Wenn dann de facto ein Unternehmen die Stiftung führe, würde "auf diese Weise die Integrität des gesamten gemeinnützigen Sektors unterminiert". Fleishman warnte vor einer "Katastrophe" für die deutsche Stiftungslandschaft und davor, dass eine solche Abhängigkeit "das Gemeinwohl unvermeidlich verwässert". Und er kritisierte, es könnte "im Interesse des Unternehmens liegen, die Dividenden möglichst gering zu halten, um die auf diese Weise eingesparten Beträge für Forschungs- und Entwicklungszwecke oder die Expansion des Unternehmens zu verwenden, beispielsweise durch den Erwerb anderer Firmen". Genau das macht Bertelsmann. Fleishman findet es "bemerkenswert", dass der Zweck des Unternehmenserhalts, so wie Mohn ihn festgelegt hat, "weder als problematisch noch in irgendeiner Weise als unehrenhaft gilt".

Doch wie demokratisch muss eine Stiftung sein, die Einfluss nimmt auf die Demokratie? Eine Stiftung wie die Bertelsmann Stiftung ist das Gegenteil von Demokratie: Sie ist niemandem verantwortlich, legt keine Rechenschaft ab, ist in den entscheidenden Macht- und Finanzfragen intransparent und sie beantwortet nur Fragen, die sie selbst stellt. Der Stifter bestimmt alleine. Das ist ein Defizit, das einer demokratischen Gesellschaft nur schwer vermittelt werden kann. Mohn wollte alles messen, nur nicht die Effizienz seiner Stiftung. In den USA gibt es Stiftungen, die die internen Evaluierungen von Projekten der Öffentlichkeit zugänglich machen.

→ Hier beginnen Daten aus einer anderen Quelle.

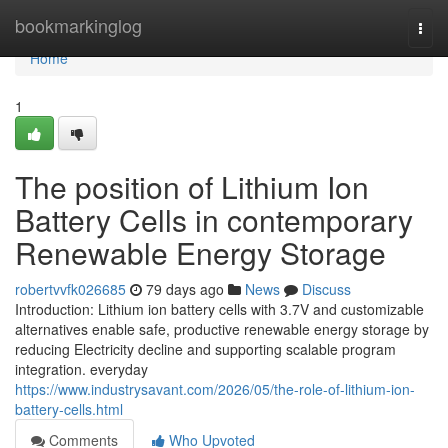
Home
bookmarkinglog
Togg
navi
Home
1
The position of Lithium Ion
Battery Cells in contemporary
Renewable Energy Storage
robertvvfk026685
79 days ago
News
Discuss
Introduction: Lithium ion battery cells with 3.7V and customizable
alternatives enable safe, productive renewable energy storage by
reducing Electricity decline and supporting scalable program
integration. everyday
https://www.industrysavant.com/2026/05/the-role-of-lithium-ion-
battery-cells.html
Comments
Who Upvoted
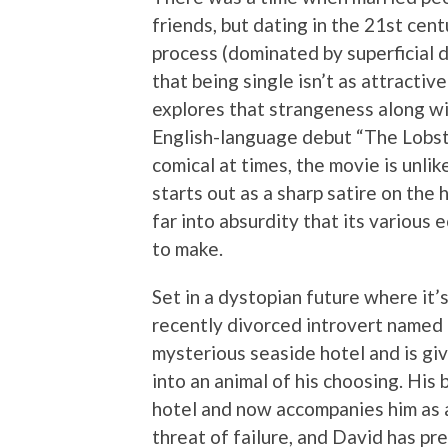
friends, but dating in the 21st ce
process (dominated by superficial 
that being single isn’t as attracti
explores that strangeness along wi
English-language debut “The Lobster
comical at times, the movie is unlik
starts out as a sharp satire on the
far into absurdity that its various 
to make.
Set in a dystopian future where it’s 
recently divorced introvert named 
mysterious seaside hotel and is gi
into an animal of his choosing. His
hotel and now accompanies him as a
threat of failure, and David has pre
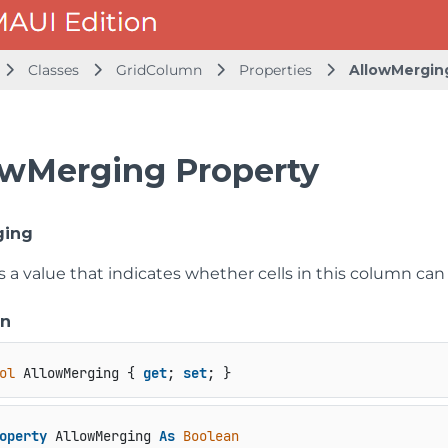
Classes
GridColumn
Properties
AllowMergin
owMerging Property
ging
s a value that indicates whether cells in this column ca
on
ol
 AllowMerging { 
get
; 
set
; }
operty
 AllowMerging 
As
Boolean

Demokratie heißt Öffentlichkeit. Die Bertelsmann Stiftung muss die Öffentlichkeit nicht nur über Erfolge, sondern auch über Fehlschläge unterrichten. Sie muss mehr Rechenschaft ablegen. Und die Aufsicht muss ihrer Rolle gerecht werden. Wenn Politiker das nicht einfordern, dann muss es die Gesellschaft tun. Dem Einfluss und Ansehen der Bertelsmann Stiftung würde das gut tun. Vor allem aber würde es sie effizienter machen.

Spürt die Stiftung, dass sie sich ändern muss? Bis jetzt ändert sie nur die Besetzung der Jury des von der Stiftung vergebenen Carl-Bertelsmann-Preises, der 2010 in Reinhard-Mohn-Preis umbenannt wurde. Statt wie bisher von einer Jury, deren Mitglieder die Familie Mohn bestimmt, sollen 2011 erstmals 10.000 nach dem Zufallsprinzip ausgewählte Bürger neue Ideen und Projekte beurteilen. Dazu will die Stiftung in 25 Städten regionale Bürger-Foren mit jeweils 400 Teilnehmern abhalten.

Das könnte ein Anfang sein, ist aber längst nicht genug. Die Stiftung darf nicht mehr als Sparbüchse des Unternehmens missbraucht werden, sondern sollte einen Anteil am Gewinn der Bertelsmann AG erhalten, der stärker ihrer tatsächlichen Beteiligung am Unternehmen entspricht. Die Stiftung sollte einen Teil dieses Gewinns jenseits ihrer operativen Projektarbeit zur Förderung gemeinnütziger Organisationen und Projekte verwenden.

Die Bertelsmann Stiftung ist undemokratisch, beeinflusst aber die Demokratie. Das kann eine demokratische Gesellschaft nur akzeptieren, wenn die Stiftungskonstruktion ein Mindestmaß an Mitsprache erlaubt. Familie Mohn muss ihren Einfluss begrenzen und akzeptieren, dass sie sich nicht selbst kontrollieren kann. Die Kontrolle der Stiftung darf nicht mehr die alleinige Sache der Familie Mohn sein. Die Gremien, die über Inhalte und ihre Finanzierung entscheiden, müssen ihren Alibicharakter ablegen, indem sie bezüglich ihrer Zusammensetzung und der Stimmrechte demokratisch entscheiden.

Die Stiftung muss endlich die Unabhängigkeit vom Unternehmen und von Familie Mohn erhalten, die sie für sich gegenüber Staat und Politik in Anspruch nimmt.

Erst wenn der Einfluss der Familie Mohn und der Bertelsmann AG zurückgenommen sind, kann sie das Vertrauen, das sie verloren hat, zurückgewinnen. Sie würde sich und der Allgemeinheit den Nutzen bringen, den sie stets vorgibt zu leisten, und verfügte über die nötige Unabhängigkeit, um unbequeme Fragen zu stellen.